* _YOUR ASSIGNMENT_
Your task is to repeat the entries underneath exactly, minus the pictures.

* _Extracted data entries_
----------------------------------------

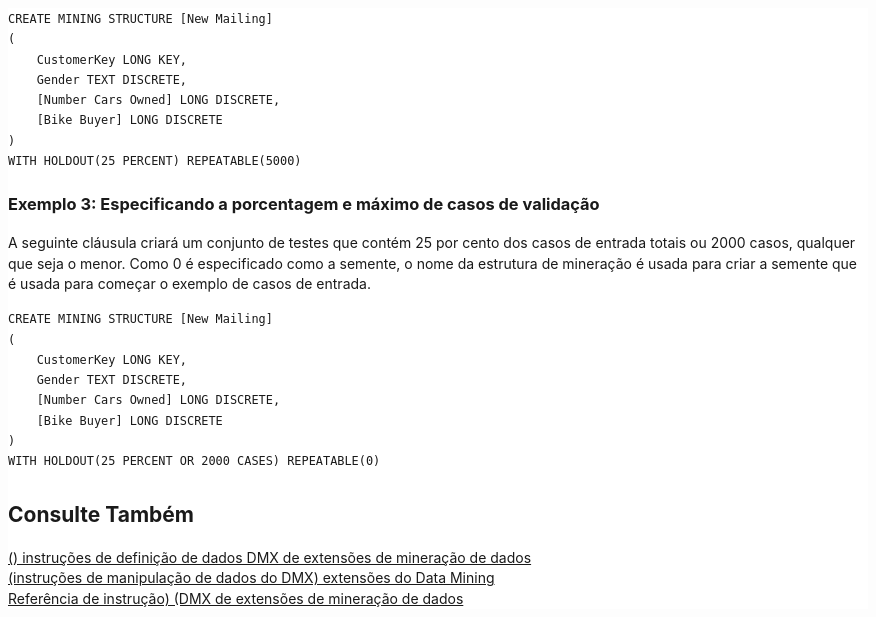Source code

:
 ```  
CREATE MINING STRUCTURE [New Mailing]  
(  
    CustomerKey LONG KEY,   
    Gender TEXT DISCRETE,  
    [Number Cars Owned] LONG DISCRETE,  
    [Bike Buyer] LONG DISCRETE   
)   
WITH HOLDOUT(25 PERCENT) REPEATABLE(5000)  
```  
  
### <a name="example-3-specifying-holdout-percentage-and-max-cases"></a>Exemplo 3: Especificando a porcentagem e máximo de casos de validação  
 A seguinte cláusula criará um conjunto de testes que contém 25 por cento dos casos de entrada totais ou 2000 casos, qualquer que seja o menor. Como 0 é especificado como a semente, o nome da estrutura de mineração é usada para criar a semente que é usada para começar o exemplo de casos de entrada.  
  
```  
CREATE MINING STRUCTURE [New Mailing]  
(  
    CustomerKey LONG KEY,   
    Gender TEXT DISCRETE,  
    [Number Cars Owned] LONG DISCRETE,  
    [Bike Buyer] LONG DISCRETE   
)   
WITH HOLDOUT(25 PERCENT OR 2000 CASES) REPEATABLE(0)  
```  
  
## <a name="see-also"></a>Consulte Também  
 [&#40;&#41; instruções de definição de dados DMX de extensões de mineração de dados](../dmx/dmx-statements-data-definition.md)   
 [&#40;instruções de manipulação de dados do DMX&#41; extensões do Data Mining](../dmx/dmx-statements-data-manipulation.md)   
 [Referência de instrução&#41; &#40;DMX de extensões de mineração de dados](../dmx/data-mining-extensions-dmx-statements.md)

----------------------------------------

* _EXERCISE SOLUTION_
Source code

:
 ```  
CREATE MINING STRUCTURE [New Mailing]  
(  
    CustomerKey LONG KEY,   
    Gender TEXT DISCRETE,  
    [Number Cars Owned] LONG DISCRETE,  
    [Bike Buyer] LONG DISCRETE   
)   
WITH HOLDOUT(25 PERCENT) REPEATABLE(5000)  
```  
  
### <a name="example-3-specifying-holdout-percentage-and-max-cases"></a>Exemplo 3: Especificando a porcentagem e máximo de casos de validação  
 A seguinte cláusula criará um conjunto de testes que contém 25 por cento dos casos de entrada totais ou 2000 casos, qualquer que seja o menor. Como 0 é especificado como a semente, o nome da estrutura de mineração é usada para criar a semente que é usada para começar o exemplo de casos de entrada.  
  
```  
CREATE MINING STRUCTURE [New Mailing]  
(  
    CustomerKey LONG KEY,   
    Gender TEXT DISCRETE,  
    [Number Cars Owned] LONG DISCRETE,  
    [Bike Buyer] LONG DISCRETE   
)   
WITH HOLDOUT(25 PERCENT OR 2000 CASES) REPEATABLE(0)  
```  
  
## <a name="see-also"></a>Consulte Também  
 [&#40;&#41; instruções de definição de dados DMX de extensões de mineração de dados](../dmx/dmx-statements-data-definition.md)   
 [&#40;instruções de manipulação de dados do DMX&#41; extensões do Data Mining](../dmx/dmx-statements-data-manipulation.md)   
 [Referência de instrução&#41; &#40;DMX de extensões de mineração de dados](../dmx/data-mining-extensions-dmx-statements.md)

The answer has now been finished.